"I'm fine, really. I didn't sleep well last night and I just needed a nap."
Kat made a rude noise. "It's all that Beowulf you and Chris were reading. It sucked all the energy right out of you. Beowulf… incubus… same thing."
Now that was just a little too close to home for Cassandra's comfort. She laughed nervously."Yeah. I'll be out in a few minutes."
Cassandra shut the door and turned back toward her crumpled clothes. What was going on here? Was Beowulf really an incubus? Maybe… Brushing the ridiculous thought aside, she picked up her clothes and added them to the laundry hamper, then dressed herself in a pair of jeans and a dark blue sweater.
As she prepared to leave, a strange tingle ran through her. Something was going to happen tonight. She knew it. She didn't have her mother's psychic powers, but she did get strong feelings whenever something good or bad was going to happen.
Unfortunately, she just couldn't tell which one it would be until it was too late. But something was definitely up tonight.
Chapter 5
"Welcome tokolasi," Stryker said under his breath, speaking the Atlantean word for hell as he surveyed the leaders of his Daimon army that was ever ready to attack at his command.
For eleven thousand years, he, as the son of the Atlantean Destroyer, had led them.
Handpicked by the Destroyer herself and trained by Stryker, these Daimons were all elite killers. Their own brethren referred to them as Spathi Daimons. A term that had been bastardized by both the Apollites and Dark-Hunters who didn't understand what a true Spathi was.
Instead they applied the term to any Daimon who fought them. But that wasn't right. The true Spathi were something else entirely.
They weren't the children of Apollo. They were Apollo's enemies, just as they were the enemies of the Dark-Hunters and humans. The Spathis had long ago forsaken whatever Greek or Apollite heritage they might have had.
They were the last of the Atlanteans and were proud of it. Unbeknownst to the Dark-Hunters and humans, there were thousands of them. Thousands. All far older than any pathetic human, Apollite, or Dark-Hunter dared dream. While the weaker Daimons lived in hiding on earth, the Spathis used laminas or bolt-holes to travel from this realm to the human one.
Their homes existed in another dimension. In Kalosis, where the Destroyer herself resided under imprisonment and where the lethal light of Apollo never shone. They were her soldiers.
Her sons and daughters.
Only a very select few of them could summon the laminas on their own—it was a gift the Destroyer didn't bequeath often. As her son, Stryker could come and go at will, but he chose to stay near his mother's side.
As he had for the last eleven thousand years… All this time, they had planned well for this night. After his father Apollo had cursed them and left Stryker and his children to die horribly, Stryker had embraced his mother willingly.
It was Apollymi who had shown him the way.

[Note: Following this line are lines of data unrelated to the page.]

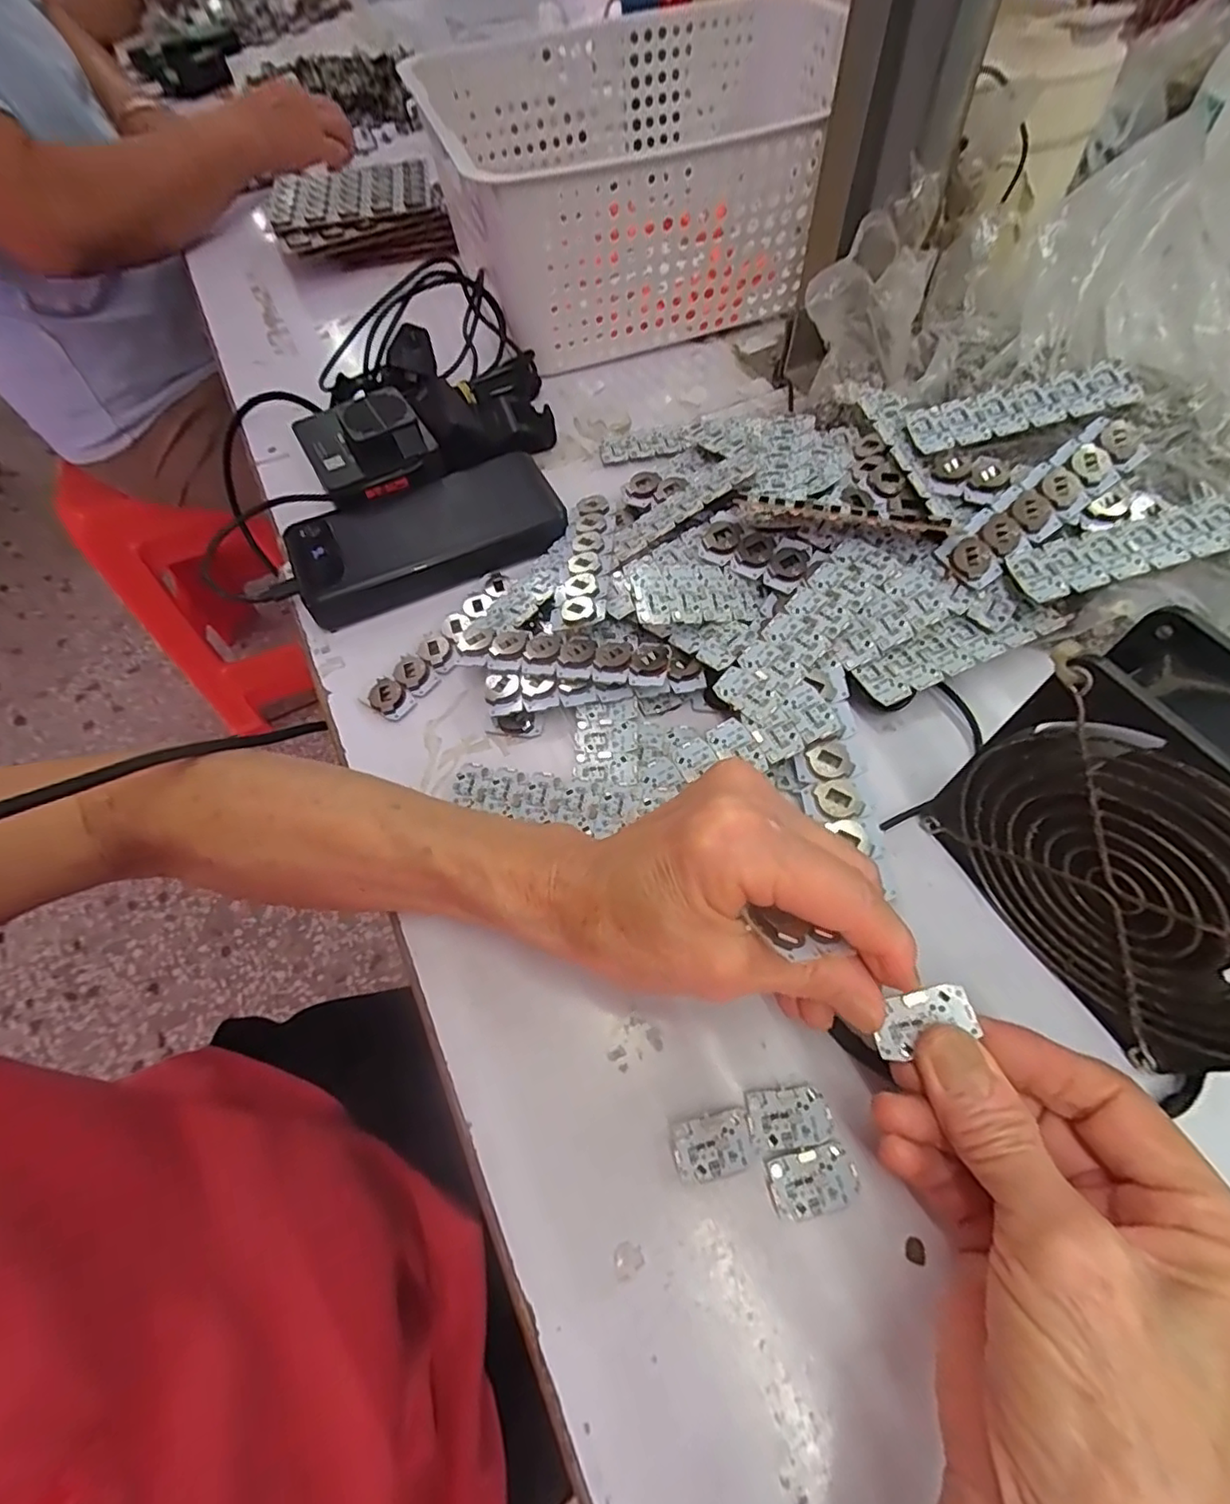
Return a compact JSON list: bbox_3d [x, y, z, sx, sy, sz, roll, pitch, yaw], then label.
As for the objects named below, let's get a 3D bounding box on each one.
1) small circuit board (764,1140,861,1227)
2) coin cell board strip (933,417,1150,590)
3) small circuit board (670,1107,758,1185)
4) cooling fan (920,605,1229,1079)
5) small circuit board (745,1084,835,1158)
[{"bbox_3d":[0.068,0.146,0.207,0.030,0.004,0.019,-15,60,-6],"label":"small circuit board"},{"bbox_3d":[0.206,-0.121,0.296,0.110,0.007,0.030,-39,64,-1],"label":"coin cell board strip"},{"bbox_3d":[0.034,0.138,0.214,0.028,0.005,0.019,-12,60,-4],"label":"small circuit board"},{"bbox_3d":[0.177,0.037,0.200,0.041,0.120,0.116,-26,62,-12],"label":"cooling fan"},{"bbox_3d":[0.062,0.129,0.215,0.027,0.004,0.020,-12,60,-5],"label":"small circuit board"}]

She who had taught them to take the souls of humans into their bodies so that they could survive even though his father had damned them all to die at twenty-seven.

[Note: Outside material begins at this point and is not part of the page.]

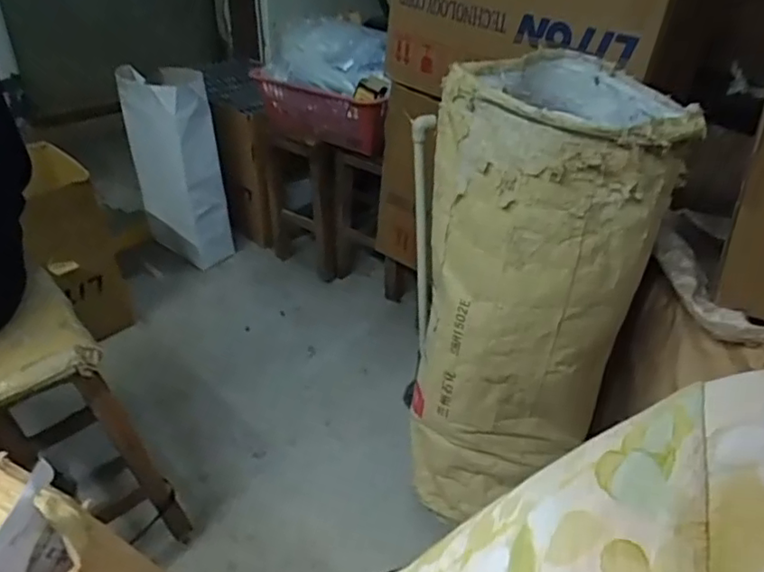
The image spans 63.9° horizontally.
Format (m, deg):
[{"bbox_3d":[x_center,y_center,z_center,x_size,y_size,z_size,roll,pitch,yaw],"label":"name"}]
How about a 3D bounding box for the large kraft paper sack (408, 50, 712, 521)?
[{"bbox_3d":[0.256,0.037,1.123,0.361,0.879,0.372,19,21,24],"label":"large kraft paper sack"}]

"You are my chosen ones," she had told him. "Fight with me and the world shall belong to the Atlantean gods once more."
Since that day, they had recruited their army with care. The three dozen generals who lounged around him in the "banquet" hall were the best fighters among them. They all waited for word from their spy as to when the missing heiress would reappear.

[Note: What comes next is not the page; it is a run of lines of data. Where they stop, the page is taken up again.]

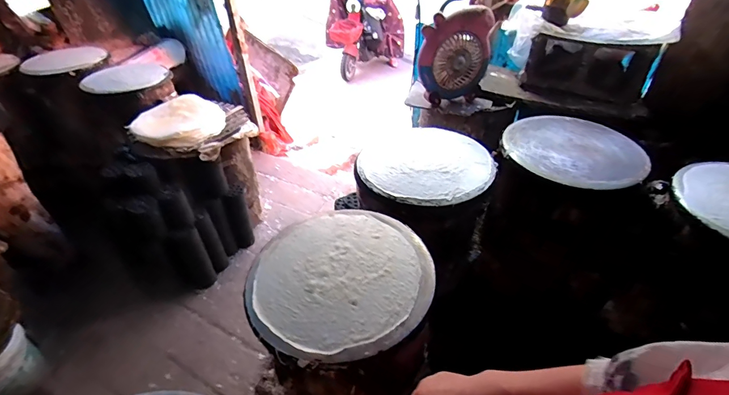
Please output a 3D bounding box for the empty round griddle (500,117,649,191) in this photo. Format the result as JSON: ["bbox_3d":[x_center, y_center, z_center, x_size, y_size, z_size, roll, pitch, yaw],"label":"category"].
[{"bbox_3d":[0.610,-0.146,1.107,0.379,0.031,0.355,9,40,13],"label":"empty round griddle"}]

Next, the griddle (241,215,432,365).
[{"bbox_3d":[-0.048,0.154,0.769,0.353,0.027,0.355,-1,39,1],"label":"griddle"}]

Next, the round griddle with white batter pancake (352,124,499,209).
[{"bbox_3d":[0.168,-0.103,1.057,0.357,0.036,0.352,-1,39,1],"label":"round griddle with white batter pancake"}]

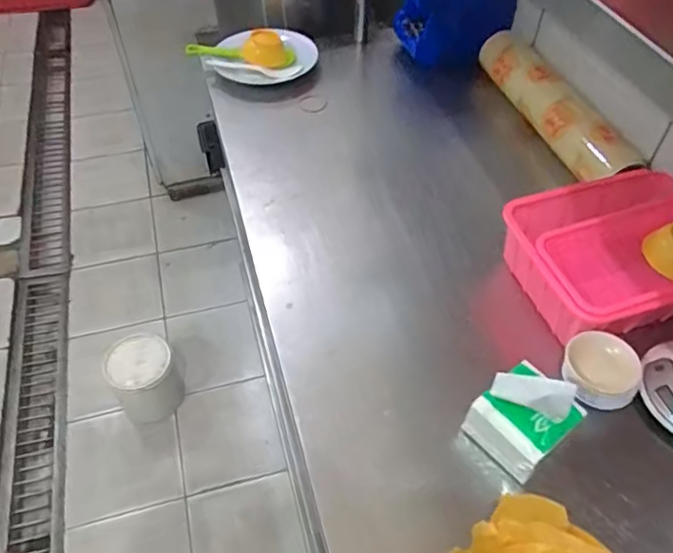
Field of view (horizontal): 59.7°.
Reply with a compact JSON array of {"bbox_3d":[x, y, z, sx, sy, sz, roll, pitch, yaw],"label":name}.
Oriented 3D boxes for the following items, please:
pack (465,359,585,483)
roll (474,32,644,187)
[{"bbox_3d":[0.218,0.160,0.680,0.095,0.097,0.092,-29,54,-24],"label":"pack"},{"bbox_3d":[0.389,-0.333,1.104,0.074,0.092,0.459,-14,50,-13],"label":"roll"}]

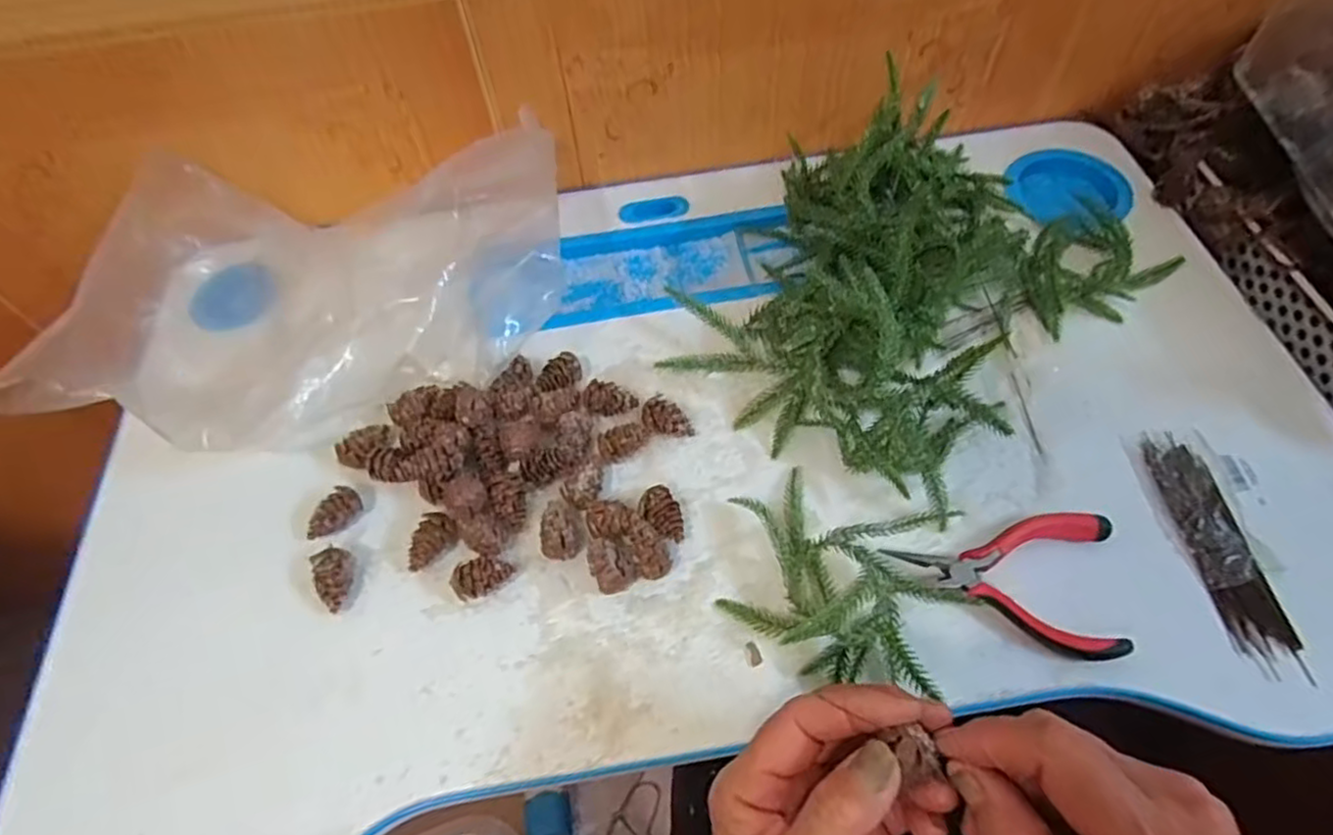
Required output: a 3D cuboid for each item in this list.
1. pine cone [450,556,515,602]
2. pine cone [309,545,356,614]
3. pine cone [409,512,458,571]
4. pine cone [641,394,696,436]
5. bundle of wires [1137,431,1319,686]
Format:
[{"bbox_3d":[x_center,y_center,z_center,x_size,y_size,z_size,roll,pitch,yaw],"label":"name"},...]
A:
[{"bbox_3d":[-0.105,0.093,0.403,0.033,0.023,0.018,-17,59,-7],"label":"pine cone"},{"bbox_3d":[-0.195,0.094,0.411,0.020,0.021,0.038,-19,59,-8],"label":"pine cone"},{"bbox_3d":[-0.142,0.075,0.417,0.019,0.022,0.035,37,67,23],"label":"pine cone"},{"bbox_3d":[0.001,0.002,0.453,0.035,0.022,0.021,29,64,20],"label":"pine cone"},{"bbox_3d":[0.314,0.070,0.396,0.032,0.010,0.143,-7,58,-1],"label":"bundle of wires"}]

She'd been out of their reach all day. But now that the sun had set, she was within reach once more. Any moment now and they would be free to ran the night and rip her heart out of her. It was a precious thought Stryker cherished.
The doors to the hall opened and from the darkness outside came Stryker's last surviving son, Urian. Dressed all in black like his father, Urian had long blond hair that he wore in a queue secured by a black leather cord.
His son was more handsome than any other, but then all of their race were beautiful.
Urian's deep blue eyes flashed as he walked with the pride and grace of a lethal predator. When Stryker had first brought his eldest son over, it had been strange to play father to a man who was physically the same age as him, but that aside, they were father and son. More than that, they were allies. And Stryker would kill anyone who threatened his child.
"Any word?" he asked his son.
"Not yet. The Were-Hunter said he has lost her scent, but that he will pick her up again."